US 12,243,337 B2
Text extraction using optical character recognition
Chris Demchalk, Frisco, TX (US); Ryan M. Parker, Dallas, TX (US); Lokesh Vijay Kumar, Frisco, TX (US); and Brian Fromknecht, Richardson, TX (US)
Assigned to Capital One Services, LLC, McLean, VA (US)
Filed by Capital One Services, LLC, McLean, VA (US)
Filed on Mar. 8, 2024, as Appl. No. 18/599,667.
Application 18/599,667 is a continuation of application No. 17/741,113, filed on May 10, 2022, granted, now 11,961,316.
Prior Publication US 2024/0212375 A1, Jun. 27, 2024
Int. Cl. G06V 30/12 (2022.01); G06V 30/148 (2022.01); G06V 30/26 (2022.01); G06V 30/41 (2022.01)

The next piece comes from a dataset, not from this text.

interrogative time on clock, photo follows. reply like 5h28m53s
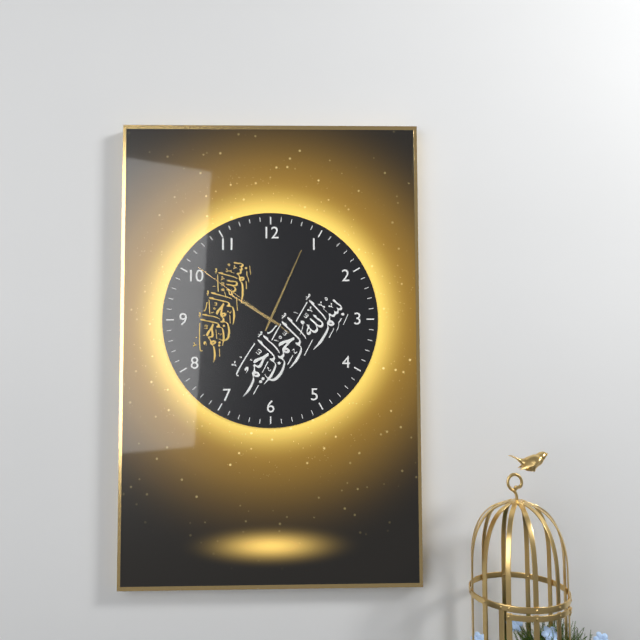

CPC G06V 30/133 (2022.01) [G06V 30/155 (2022.01); G06V 30/26 (2022.01); G06V 30/41 (2022.01)] 17 Claims
OG exemplary drawing
 
1. A method, comprising:
extracting, by at least one processor, a first set of text from a document using a first optical character recognition (OCR) tool;
extracting, by the at least one processor, a second set of text from the document using a second OCR tool;
comparing, by the at least one processor, a first metric of the first set of text to a second metric of the second set of text, the first metric measuring a first level of OCR quality of the first set of text and the second metric measuring a second level of OCR quality of the second set of text;
selecting, by the at least one processor, a first selected text from the first set of text or the second set of text based on a higher level of OCR quality;
extracting, by the at least one processor, a third set of text from the document using a third OCR tool;
comparing, by the at least one processor, a corresponding metric of the first selected text to a third metric of the third set of text, the third metric measuring a third level of OCR quality of the third set of text;
determining, for the first set of text, the second set of text, and the third set of text, a fourth metric, wherein the fourth metric comprises measuring a fourth level of OCR quality based on a respective number of words in respective ones of the first set, second set, or third set of extracted texts from the document divided by a number of pages in the document;
selecting, by the at least one processor, a second selected text from the first selected text or the third set of text based on a higher level of the third level of OCR quality or the fourth level of OCR quality; and
storing, by the at least one processor, the second selected text as a final text in a searchable format.